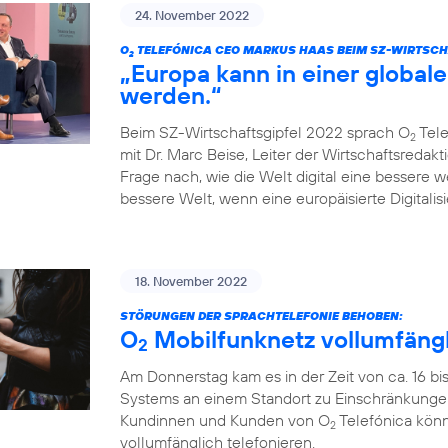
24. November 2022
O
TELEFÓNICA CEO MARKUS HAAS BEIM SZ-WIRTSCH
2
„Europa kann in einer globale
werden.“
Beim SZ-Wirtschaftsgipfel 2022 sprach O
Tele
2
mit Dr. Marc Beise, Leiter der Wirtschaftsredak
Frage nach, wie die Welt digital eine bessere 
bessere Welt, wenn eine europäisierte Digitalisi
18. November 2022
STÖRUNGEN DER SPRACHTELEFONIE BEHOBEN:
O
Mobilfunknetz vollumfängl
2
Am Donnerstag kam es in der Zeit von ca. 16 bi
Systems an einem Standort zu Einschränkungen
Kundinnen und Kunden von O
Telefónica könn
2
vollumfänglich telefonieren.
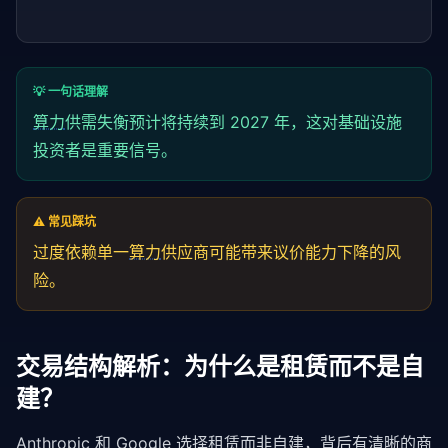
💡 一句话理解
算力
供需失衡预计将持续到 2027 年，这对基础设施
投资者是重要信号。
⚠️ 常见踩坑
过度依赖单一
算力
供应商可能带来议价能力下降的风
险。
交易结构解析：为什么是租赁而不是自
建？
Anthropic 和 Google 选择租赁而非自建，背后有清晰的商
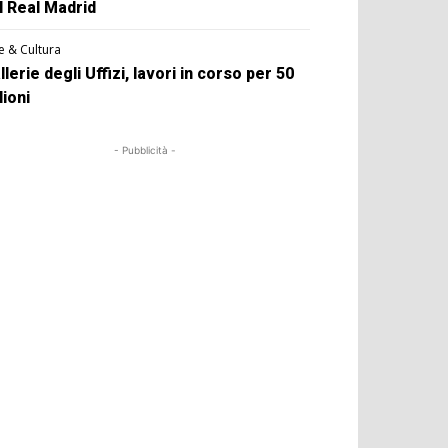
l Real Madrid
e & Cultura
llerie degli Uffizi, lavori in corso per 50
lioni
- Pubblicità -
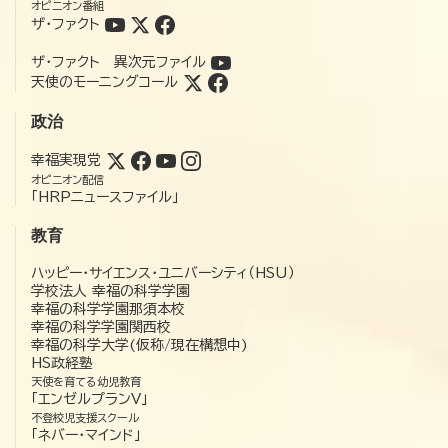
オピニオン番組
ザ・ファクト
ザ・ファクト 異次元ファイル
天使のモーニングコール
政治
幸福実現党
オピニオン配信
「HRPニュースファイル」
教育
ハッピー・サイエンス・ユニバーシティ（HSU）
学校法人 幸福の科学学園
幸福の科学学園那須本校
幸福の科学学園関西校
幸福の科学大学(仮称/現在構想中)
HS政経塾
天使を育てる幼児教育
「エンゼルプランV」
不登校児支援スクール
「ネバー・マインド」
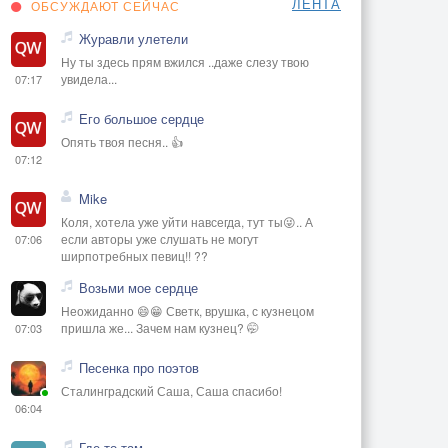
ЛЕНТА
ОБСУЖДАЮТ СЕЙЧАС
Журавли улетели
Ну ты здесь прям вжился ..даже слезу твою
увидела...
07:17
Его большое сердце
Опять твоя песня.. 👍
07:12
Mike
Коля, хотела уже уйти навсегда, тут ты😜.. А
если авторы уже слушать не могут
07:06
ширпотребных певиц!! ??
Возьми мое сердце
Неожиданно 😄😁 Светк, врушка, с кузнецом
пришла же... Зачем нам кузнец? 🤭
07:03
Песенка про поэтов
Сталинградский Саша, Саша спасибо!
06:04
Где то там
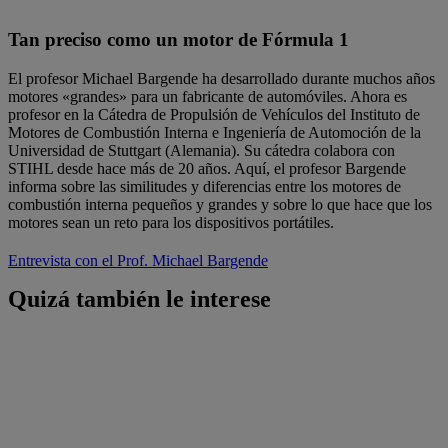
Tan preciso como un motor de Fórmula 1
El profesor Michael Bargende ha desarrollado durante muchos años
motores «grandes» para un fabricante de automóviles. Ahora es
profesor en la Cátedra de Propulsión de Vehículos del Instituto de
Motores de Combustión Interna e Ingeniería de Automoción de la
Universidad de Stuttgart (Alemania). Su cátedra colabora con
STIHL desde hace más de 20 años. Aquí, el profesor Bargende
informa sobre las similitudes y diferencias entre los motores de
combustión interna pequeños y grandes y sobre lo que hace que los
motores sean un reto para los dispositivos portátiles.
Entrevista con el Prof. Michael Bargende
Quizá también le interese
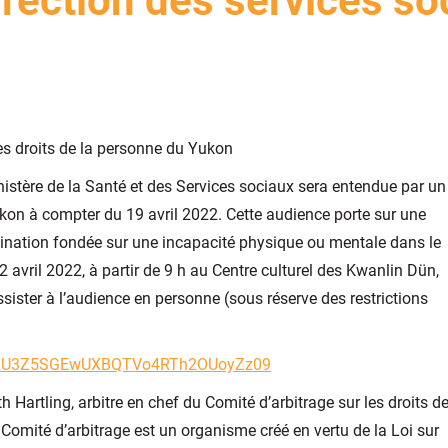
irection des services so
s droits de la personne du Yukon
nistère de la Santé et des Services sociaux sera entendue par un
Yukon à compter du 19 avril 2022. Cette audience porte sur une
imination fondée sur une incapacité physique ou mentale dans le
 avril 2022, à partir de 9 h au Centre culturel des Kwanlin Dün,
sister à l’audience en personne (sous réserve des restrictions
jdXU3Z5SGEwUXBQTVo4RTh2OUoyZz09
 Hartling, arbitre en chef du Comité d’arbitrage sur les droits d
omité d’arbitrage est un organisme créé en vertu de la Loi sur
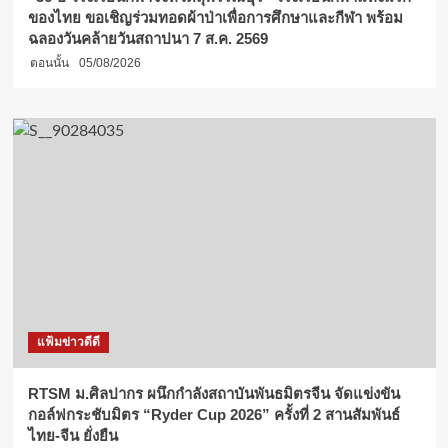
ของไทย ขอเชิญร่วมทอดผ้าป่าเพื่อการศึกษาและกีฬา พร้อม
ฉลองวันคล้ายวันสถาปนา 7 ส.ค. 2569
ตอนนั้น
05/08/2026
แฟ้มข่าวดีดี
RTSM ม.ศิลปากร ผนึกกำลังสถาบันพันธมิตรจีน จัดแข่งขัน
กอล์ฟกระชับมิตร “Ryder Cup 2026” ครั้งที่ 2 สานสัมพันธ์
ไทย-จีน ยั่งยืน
§
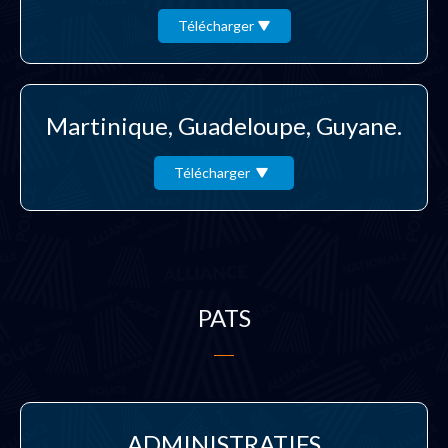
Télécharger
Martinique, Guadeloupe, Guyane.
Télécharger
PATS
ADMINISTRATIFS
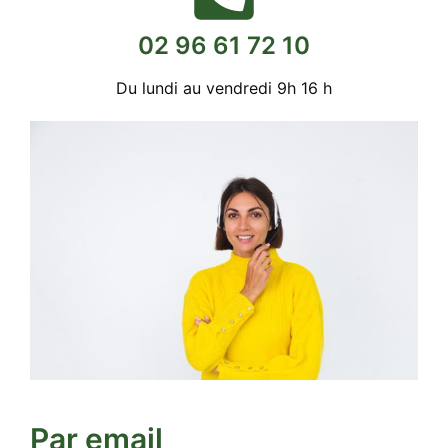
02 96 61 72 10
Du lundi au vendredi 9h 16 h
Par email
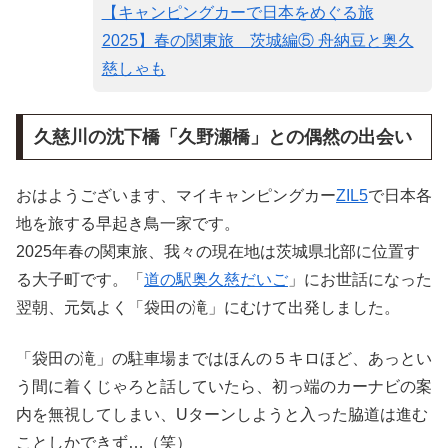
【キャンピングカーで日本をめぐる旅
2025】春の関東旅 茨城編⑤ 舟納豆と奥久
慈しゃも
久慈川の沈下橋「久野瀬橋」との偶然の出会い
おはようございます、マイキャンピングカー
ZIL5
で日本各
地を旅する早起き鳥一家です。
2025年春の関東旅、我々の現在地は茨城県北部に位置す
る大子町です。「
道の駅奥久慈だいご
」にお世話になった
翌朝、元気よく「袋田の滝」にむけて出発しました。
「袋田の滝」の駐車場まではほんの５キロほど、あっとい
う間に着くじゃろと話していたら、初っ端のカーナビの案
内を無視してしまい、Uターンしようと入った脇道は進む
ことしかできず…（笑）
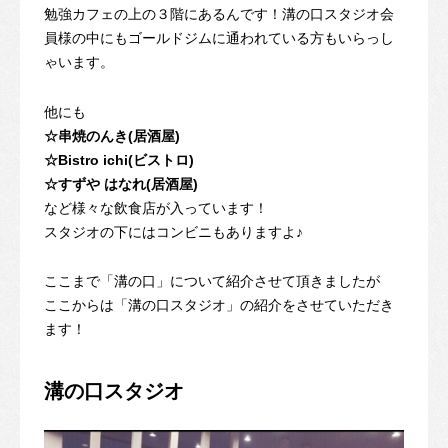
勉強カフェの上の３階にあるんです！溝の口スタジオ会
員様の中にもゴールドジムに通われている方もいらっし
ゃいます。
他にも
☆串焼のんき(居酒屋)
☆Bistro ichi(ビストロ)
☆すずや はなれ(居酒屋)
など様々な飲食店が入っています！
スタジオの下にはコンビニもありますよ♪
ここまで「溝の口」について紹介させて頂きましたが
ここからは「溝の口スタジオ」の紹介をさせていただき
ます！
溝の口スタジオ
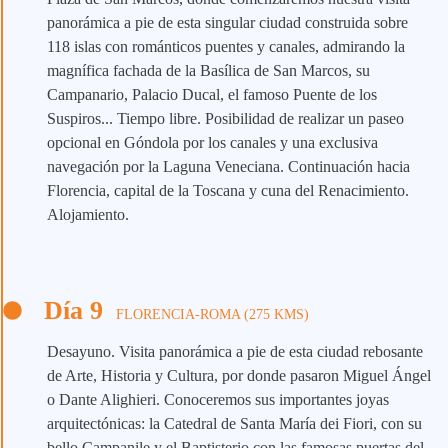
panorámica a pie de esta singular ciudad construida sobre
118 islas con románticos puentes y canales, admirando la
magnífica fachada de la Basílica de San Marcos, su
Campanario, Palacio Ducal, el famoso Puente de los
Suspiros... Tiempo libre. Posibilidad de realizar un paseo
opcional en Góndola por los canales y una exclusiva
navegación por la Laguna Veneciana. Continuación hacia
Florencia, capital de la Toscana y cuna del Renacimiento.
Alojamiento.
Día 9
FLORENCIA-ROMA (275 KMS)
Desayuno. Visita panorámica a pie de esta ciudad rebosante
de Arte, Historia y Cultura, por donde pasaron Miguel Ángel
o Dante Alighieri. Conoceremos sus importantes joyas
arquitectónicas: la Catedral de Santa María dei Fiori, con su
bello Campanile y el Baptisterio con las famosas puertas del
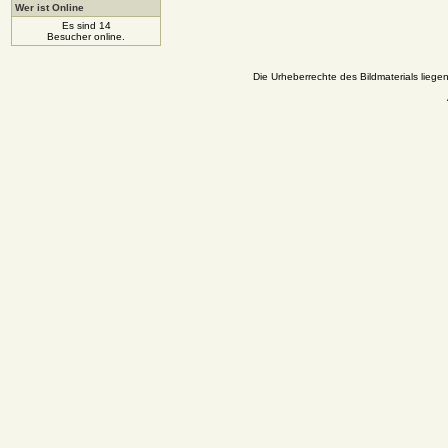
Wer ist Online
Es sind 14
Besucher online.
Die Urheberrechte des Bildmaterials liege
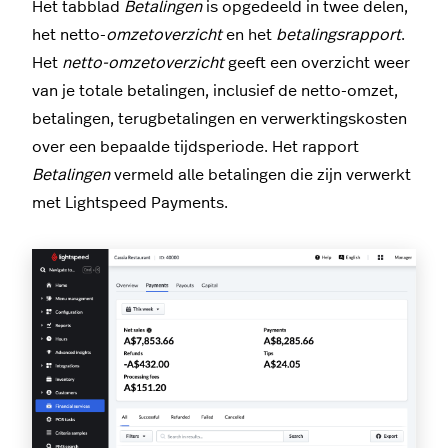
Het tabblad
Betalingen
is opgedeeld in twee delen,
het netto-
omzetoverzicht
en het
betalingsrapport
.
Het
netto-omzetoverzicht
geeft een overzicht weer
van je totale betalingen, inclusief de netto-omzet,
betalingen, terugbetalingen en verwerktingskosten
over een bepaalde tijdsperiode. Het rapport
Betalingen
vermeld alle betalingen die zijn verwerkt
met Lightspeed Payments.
§
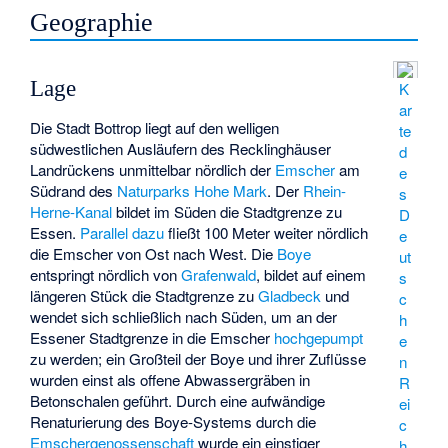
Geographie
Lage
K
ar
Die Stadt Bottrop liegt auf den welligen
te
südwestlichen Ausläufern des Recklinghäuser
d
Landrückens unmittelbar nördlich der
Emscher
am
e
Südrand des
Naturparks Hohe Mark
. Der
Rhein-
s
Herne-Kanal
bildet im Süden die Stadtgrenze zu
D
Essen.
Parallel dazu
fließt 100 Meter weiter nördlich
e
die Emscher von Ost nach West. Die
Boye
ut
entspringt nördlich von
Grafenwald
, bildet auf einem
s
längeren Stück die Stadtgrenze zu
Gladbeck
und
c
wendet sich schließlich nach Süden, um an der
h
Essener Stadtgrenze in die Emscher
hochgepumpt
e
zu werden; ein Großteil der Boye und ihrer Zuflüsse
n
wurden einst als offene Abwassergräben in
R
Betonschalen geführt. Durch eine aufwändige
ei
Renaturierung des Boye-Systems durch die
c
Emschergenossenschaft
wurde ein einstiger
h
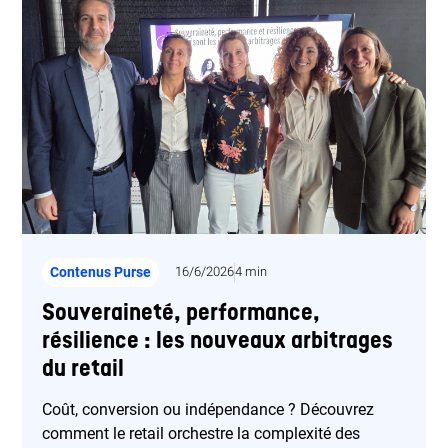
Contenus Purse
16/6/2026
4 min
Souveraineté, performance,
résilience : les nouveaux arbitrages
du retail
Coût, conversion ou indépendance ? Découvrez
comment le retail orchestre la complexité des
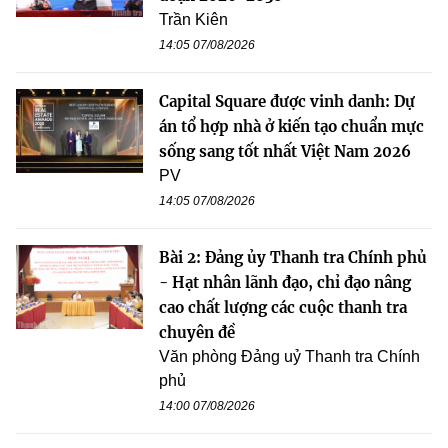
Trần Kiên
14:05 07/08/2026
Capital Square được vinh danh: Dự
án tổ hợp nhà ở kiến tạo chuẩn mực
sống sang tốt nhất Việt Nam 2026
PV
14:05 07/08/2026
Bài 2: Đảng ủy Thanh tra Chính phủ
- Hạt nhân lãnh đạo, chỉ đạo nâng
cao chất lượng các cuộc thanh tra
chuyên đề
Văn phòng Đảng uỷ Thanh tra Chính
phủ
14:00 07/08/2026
§
DIRECTIONS FOR THIS TASK
With the line holding "panorámica a pie de esta singular" as the first and the line holding "opcional en Góndola" as the last, please transcribe exactly the lines of the material above in that range and nothing else.

EXERCISE OUTPUT
panorámica a pie de esta singular ciudad construida sobre
118 islas con románticos puentes y canales, admirando la
magnífica fachada de la Basílica de San Marcos, su
Campanario, Palacio Ducal, el famoso Puente de los
Suspiros... Tiempo libre. Posibilidad de realizar un paseo
opcional en Góndola por los canales y una exclusiva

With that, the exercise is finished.